How I do it: a novel method that provides simultaneous coronary artery occlusion and retraction for beating heart bypass surgery.

2005 
Background: Coronary artery stabilization and retraction have been a crucial problem in beating heart bypass surgery. Conventional methods such as looping and suspension of the target artery carry risk of coronary artery damage. Above all, these methods do not aid in retraction in coronary arteriotomy. Methods: Five mongrel dogs were used in this study. After intratracheal general anesthesia, median sternotomy was performed, and the left anterior descending coronary artery (LAD) and right coronary artery (RCA) were chosen as target vessels. To stabilize epicardium we passed the proximal portion of each coronary artery with a pledgeted suture parallel to the orientation of the coronary artery through the arteriotomy. After a similar suture was passed on the distal side, pledgets were placed on both sides of the incised coronary artery, and tourniquets were applied and snared just after opening of the target coronary artery for occlusion of proximal and distal flow.

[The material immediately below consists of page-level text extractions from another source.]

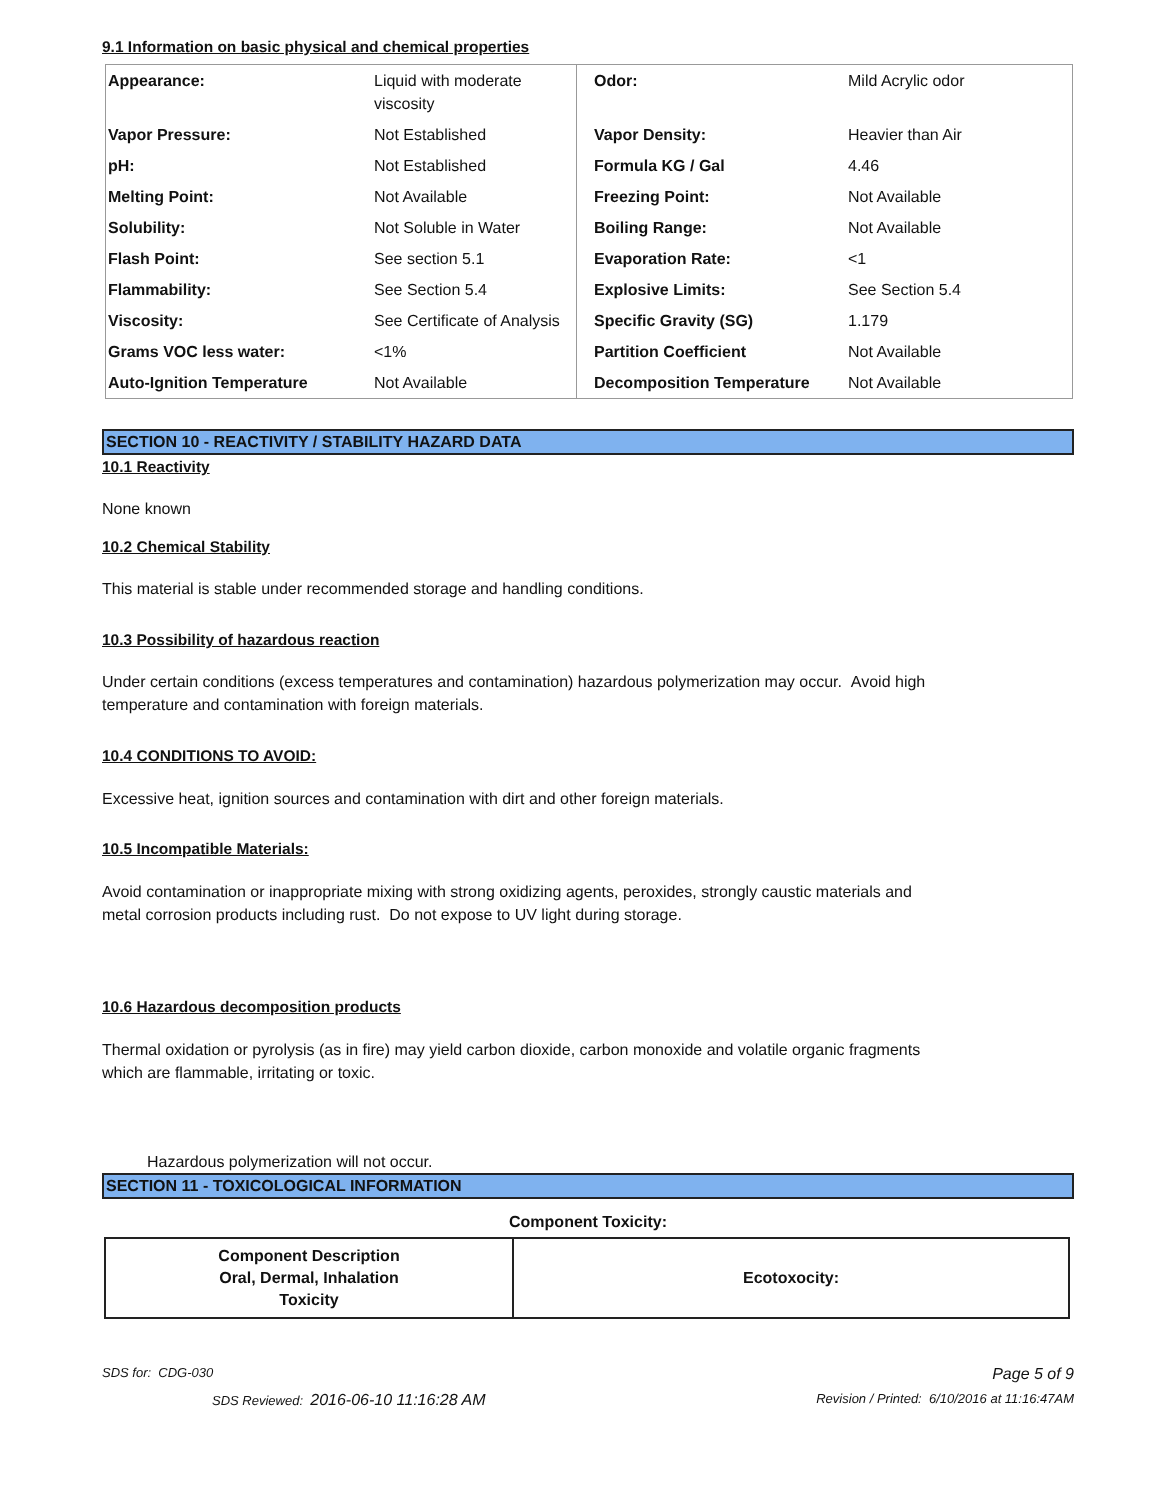9.1 Information on basic physical and chemical properties
| Appearance: | Liquid with moderate viscosity | Odor: | Mild Acrylic odor |
| Vapor Pressure: | Not Established | Vapor Density: | Heavier than Air |
| pH: | Not Established | Formula KG / Gal | 4.46 |
| Melting Point: | Not Available | Freezing Point: | Not Available |
| Solubility: | Not Soluble in Water | Boiling Range: | Not Available |
| Flash Point: | See section 5.1 | Evaporation Rate: | <1 |
| Flammability: | See Section 5.4 | Explosive Limits: | See Section 5.4 |
| Viscosity: | See Certificate of Analysis | Specific Gravity (SG) | 1.179 |
| Grams VOC less water: | <1% | Partition Coefficient | Not Available |
| Auto-Ignition Temperature | Not Available | Decomposition Temperature | Not Available |
SECTION 10 - REACTIVITY / STABILITY HAZARD DATA
10.1 Reactivity
None known
10.2 Chemical Stability
This material is stable under recommended storage and handling conditions.
10.3 Possibility of hazardous reaction
Under certain conditions (excess temperatures and contamination) hazardous polymerization may occur. Avoid high
temperature and contamination with foreign materials.
10.4 CONDITIONS TO AVOID:
Excessive heat, ignition sources and contamination with dirt and other foreign materials.
10.5 Incompatible Materials:
Avoid contamination or inappropriate mixing with strong oxidizing agents, peroxides, strongly caustic materials and
metal corrosion products including rust. Do not expose to UV light during storage.
10.6 Hazardous decomposition products
Thermal oxidation or pyrolysis (as in fire) may yield carbon dioxide, carbon monoxide and volatile organic fragments
which are flammable, irritating or toxic.
Hazardous polymerization will not occur.
SECTION 11 - TOXICOLOGICAL INFORMATION
Component Toxicity:
| Component Description Oral, Dermal, Inhalation Toxicity | Ecotoxocity: |
SDS for: CDG-030 Page 5 of 9
SDS Reviewed: 2016-06-10 11:16:28 AM Revision / Printed: 6/10/2016 at 11:16:47AM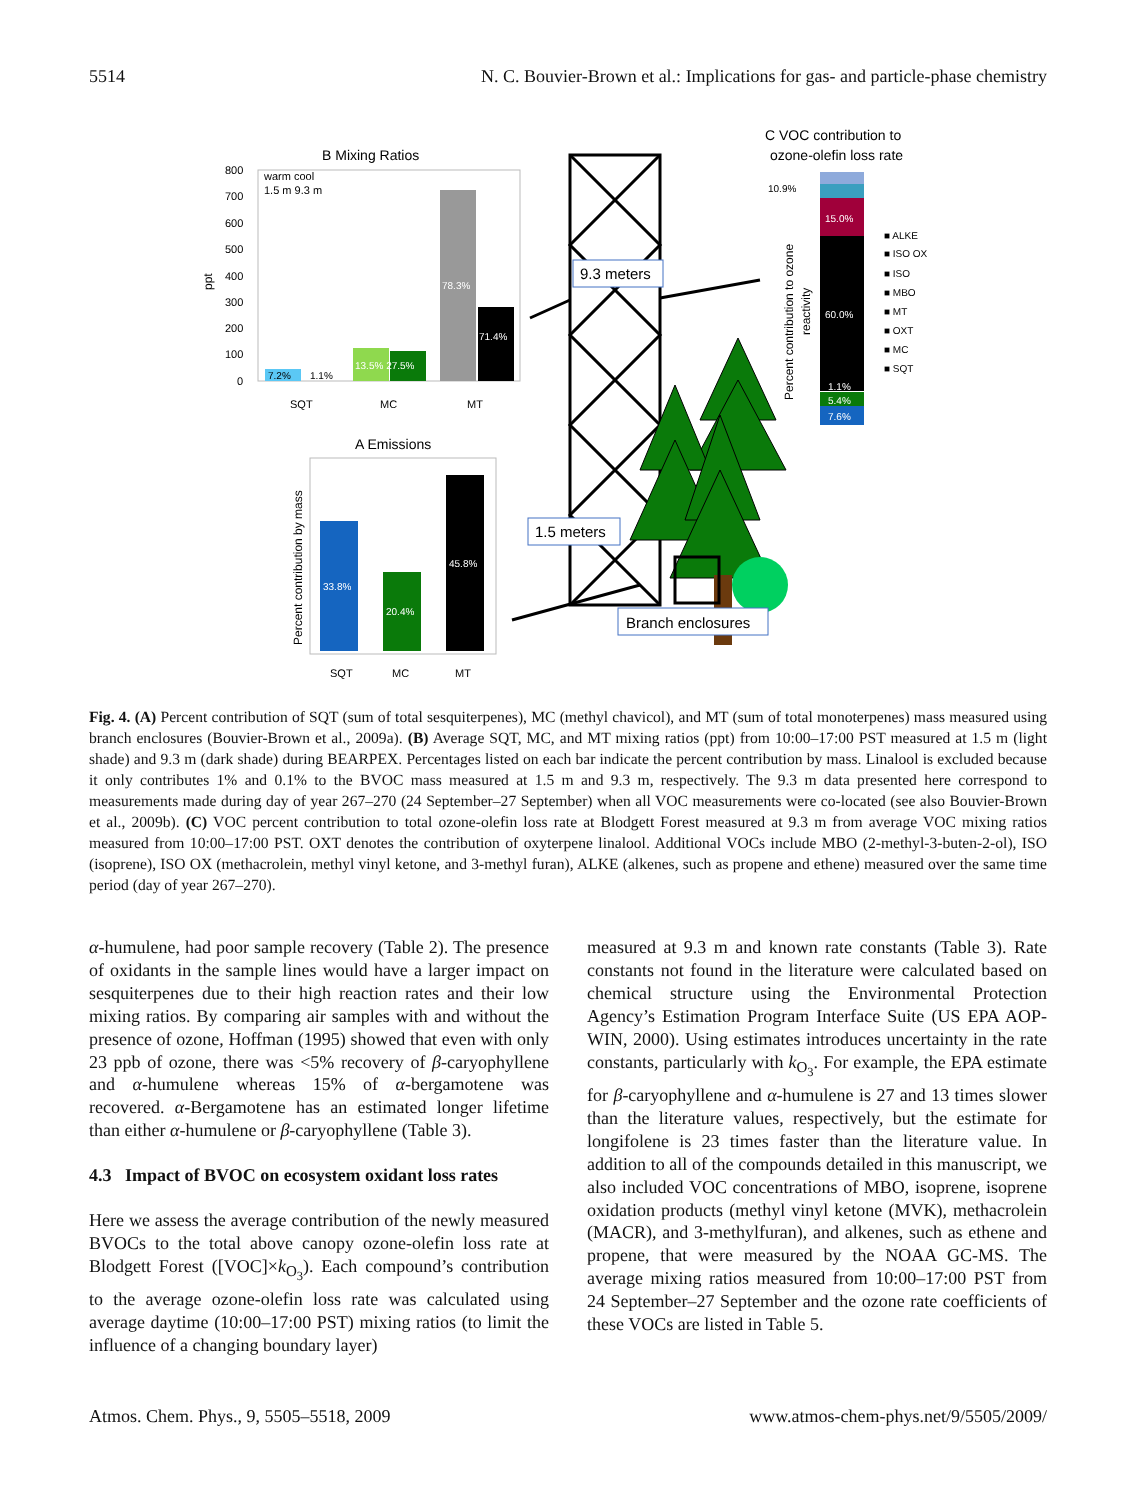5514 N. C. Bouvier-Brown et al.: Implications for gas- and particle-phase chemistry
B Mixing Ratios
800
700
600
500
400
300
200
100
0
ppt
warm cool
1.5 m 9.3 m
7.2%
1.1%
13.5% 27.5%
78.3%
71.4%
SQT
MC
MT
A Emissions
Percent contribution by mass
33.8%
20.4%
45.8%
SQT
MC
MT
9.3 meters
1.5 meters
Branch enclosures
C VOC contribution to
ozone-olefin loss rate
Percent contribution to ozone
reactivity
10.9%
15.0%
60.0%
1.1%
5.4%
7.6%
■ ALKE
■ ISO OX
■ ISO
■ MBO
■ MT
■ OXT
■ MC
■ SQT
Fig. 4. (A) Percent contribution of SQT (sum of total sesquiterpenes), MC (methyl chavicol), and MT (sum of total monoterpenes) mass measured using branch enclosures (Bouvier-Brown et al., 2009a). (B) Average SQT, MC, and MT mixing ratios (ppt) from 10:00–17:00 PST measured at 1.5 m (light shade) and 9.3 m (dark shade) during BEARPEX. Percentages listed on each bar indicate the percent contribution by mass. Linalool is excluded because it only contributes 1% and 0.1% to the BVOC mass measured at 1.5 m and 9.3 m, respectively. The 9.3 m data presented here correspond to measurements made during day of year 267–270 (24 September–27 September) when all VOC measurements were co-located (see also Bouvier-Brown et al., 2009b). (C) VOC percent contribution to total ozone-olefin loss rate at Blodgett Forest measured at 9.3 m from average VOC mixing ratios measured from 10:00–17:00 PST. OXT denotes the contribution of oxyterpene linalool. Additional VOCs include MBO (2-methyl-3-buten-2-ol), ISO (isoprene), ISO OX (methacrolein, methyl vinyl ketone, and 3-methyl furan), ALKE (alkenes, such as propene and ethene) measured over the same time period (day of year 267–270).
α-humulene, had poor sample recovery (Table 2). The presence of oxidants in the sample lines would have a larger impact on sesquiterpenes due to their high reaction rates and their low mixing ratios. By comparing air samples with and without the presence of ozone, Hoffman (1995) showed that even with only 23 ppb of ozone, there was <5% recovery of β-caryophyllene and α-humulene whereas 15% of α-bergamotene was recovered. α-Bergamotene has an estimated longer lifetime than either α-humulene or β-caryophyllene (Table 3).
4.3 Impact of BVOC on ecosystem oxidant loss rates
Here we assess the average contribution of the newly measured BVOCs to the total above canopy ozone-olefin loss rate at Blodgett Forest ([VOC]×k<sub>O<sub>3</sub></sub>). Each compound’s contribution to the average ozone-olefin loss rate was calculated using average daytime (10:00–17:00 PST) mixing ratios (to limit the influence of a changing boundary layer)
measured at 9.3 m and known rate constants (Table 3). Rate constants not found in the literature were calculated based on chemical structure using the Environmental Protection Agency’s Estimation Program Interface Suite (US EPA AOP-WIN, 2000). Using estimates introduces uncertainty in the rate constants, particularly with k<sub>O<sub>3</sub></sub>. For example, the EPA estimate for β-caryophyllene and α-humulene is 27 and 13 times slower than the literature values, respectively, but the estimate for longifolene is 23 times faster than the literature value. In addition to all of the compounds detailed in this manuscript, we also included VOC concentrations of MBO, isoprene, isoprene oxidation products (methyl vinyl ketone (MVK), methacrolein (MACR), and 3-methylfuran), and alkenes, such as ethene and propene, that were measured by the NOAA GC-MS. The average mixing ratios measured from 10:00–17:00 PST from 24 September–27 September and the ozone rate coefficients of these VOCs are listed in Table 5.
Atmos. Chem. Phys., 9, 5505–5518, 2009 www.atmos-chem-phys.net/9/5505/2009/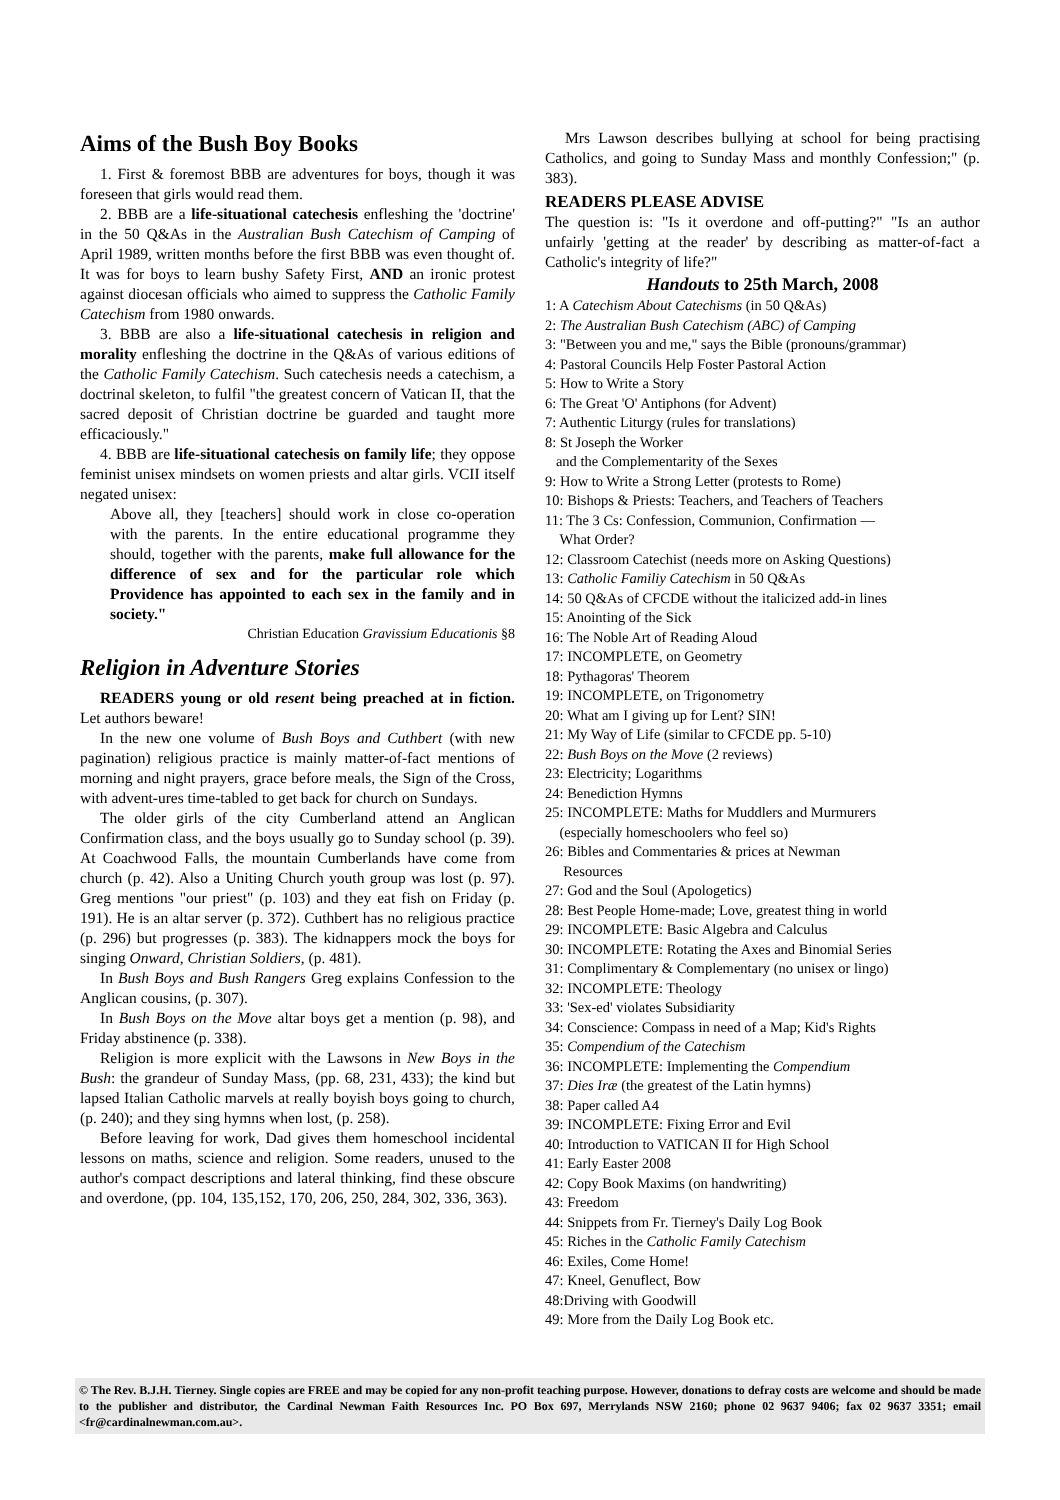Aims of the Bush Boy Books
1. First & foremost BBB are adventures for boys, though it was foreseen that girls would read them.
2. BBB are a life-situational catechesis enfleshing the 'doctrine' in the 50 Q&As in the Australian Bush Catechism of Camping of April 1989, written months before the first BBB was even thought of. It was for boys to learn bushy Safety First, AND an ironic protest against diocesan officials who aimed to suppress the Catholic Family Catechism from 1980 onwards.
3. BBB are also a life-situational catechesis in religion and morality enfleshing the doctrine in the Q&As of various editions of the Catholic Family Catechism. Such catechesis needs a catechism, a doctrinal skeleton, to fulfil "the greatest concern of Vatican II, that the sacred deposit of Christian doctrine be guarded and taught more efficaciously."
4. BBB are life-situational catechesis on family life; they oppose feminist unisex mindsets on women priests and altar girls. VCII itself negated unisex:
Above all, they [teachers] should work in close co-operation with the parents. In the entire educational programme they should, together with the parents, make full allowance for the difference of sex and for the particular role which Providence has appointed to each sex in the family and in society."
Christian Education Gravissium Educationis §8
Religion in Adventure Stories
READERS young or old resent being preached at in fiction. Let authors beware!
In the new one volume of Bush Boys and Cuthbert (with new pagination) religious practice is mainly matter-of-fact mentions of morning and night prayers, grace before meals, the Sign of the Cross, with advent-ures time-tabled to get back for church on Sundays.
The older girls of the city Cumberland attend an Anglican Confirmation class, and the boys usually go to Sunday school (p. 39). At Coachwood Falls, the mountain Cumberlands have come from church (p. 42). Also a Uniting Church youth group was lost (p. 97). Greg mentions "our priest" (p. 103) and they eat fish on Friday (p. 191). He is an altar server (p. 372). Cuthbert has no religious practice (p. 296) but progresses (p. 383). The kidnappers mock the boys for singing Onward, Christian Soldiers, (p. 481).
In Bush Boys and Bush Rangers Greg explains Confession to the Anglican cousins, (p. 307).
In Bush Boys on the Move altar boys get a mention (p. 98), and Friday abstinence (p. 338).
Religion is more explicit with the Lawsons in New Boys in the Bush: the grandeur of Sunday Mass, (pp. 68, 231, 433); the kind but lapsed Italian Catholic marvels at really boyish boys going to church, (p. 240); and they sing hymns when lost, (p. 258).
Before leaving for work, Dad gives them homeschool incidental lessons on maths, science and religion. Some readers, unused to the author's compact descriptions and lateral thinking, find these obscure and overdone, (pp. 104, 135,152, 170, 206, 250, 284, 302, 336, 363).
Mrs Lawson describes bullying at school for being practising Catholics, and going to Sunday Mass and monthly Confession;" (p. 383).
READERS PLEASE ADVISE
The question is: "Is it overdone and off-putting?" "Is an author unfairly 'getting at the reader' by describing as matter-of-fact a Catholic's integrity of life?"
Handouts to 25th March, 2008
1: A Catechism About Catechisms (in 50 Q&As)
2: The Australian Bush Catechism (ABC) of Camping
3: "Between you and me," says the Bible (pronouns/grammar)
4: Pastoral Councils Help Foster Pastoral Action
5: How to Write a Story
6: The Great 'O' Antiphons (for Advent)
7: Authentic Liturgy (rules for translations)
8: St Joseph the Worker
and the Complementarity of the Sexes
9: How to Write a Strong Letter (protests to Rome)
10: Bishops & Priests: Teachers, and Teachers of Teachers
11: The 3 Cs: Confession, Communion, Confirmation —
What Order?
12: Classroom Catechist (needs more on Asking Questions)
13: Catholic Familiy Catechism in 50 Q&As
14: 50 Q&As of CFCDE without the italicized add-in lines
15: Anointing of the Sick
16: The Noble Art of Reading Aloud
17: INCOMPLETE, on Geometry
18: Pythagoras' Theorem
19: INCOMPLETE, on Trigonometry
20: What am I giving up for Lent? SIN!
21: My Way of Life (similar to CFCDE pp. 5-10)
22: Bush Boys on the Move (2 reviews)
23: Electricity; Logarithms
24: Benediction Hymns
25: INCOMPLETE: Maths for Muddlers and Murmurers
(especially homeschoolers who feel so)
26: Bibles and Commentaries & prices at Newman
Resources
27: God and the Soul (Apologetics)
28: Best People Home-made; Love, greatest thing in world
29: INCOMPLETE: Basic Algebra and Calculus
30: INCOMPLETE: Rotating the Axes and Binomial Series
31: Complimentary & Complementary (no unisex or lingo)
32: INCOMPLETE: Theology
33: 'Sex-ed' violates Subsidiarity
34: Conscience: Compass in need of a Map; Kid's Rights
35: Compendium of the Catechism
36: INCOMPLETE: Implementing the Compendium
37: Dies Iræ (the greatest of the Latin hymns)
38: Paper called A4
39: INCOMPLETE: Fixing Error and Evil
40: Introduction to VATICAN II for High School
41: Early Easter 2008
42: Copy Book Maxims (on handwriting)
43: Freedom
44: Snippets from Fr. Tierney's Daily Log Book
45: Riches in the Catholic Family Catechism
46: Exiles, Come Home!
47: Kneel, Genuflect, Bow
48:Driving with Goodwill
49: More from the Daily Log Book etc.
© The Rev. B.J.H. Tierney. Single copies are FREE and may be copied for any non-profit teaching purpose. However, donations to defray costs are welcome and should be made to the publisher and distributor, the Cardinal Newman Faith Resources Inc. PO Box 697, Merrylands NSW 2160; phone 02 9637 9406; fax 02 9637 3351; email <fr@cardinalnewman.com.au>.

The tourniquets also were pulled up at an angle of 45 degrees on both sides for stabilization of the epicardium and retraction of the arteriotomy edges. Results: All instances of snare-induced coronary occlusion and retraction were analyzed (10 coronary snares in 5 dogs, the RCA and the LAD of each dog being used). Flow in the coronary artery was stopped, and visualization of the arteriotomy was successful. Conclusions: We described a novel technique of temporary coronary artery stabilization and occlusion that provided simultaneous retraction in coronary arteriotomy. This procedure resulted in a clean and retracted operative field for suitable anastomosis even in the arteriotomy edges.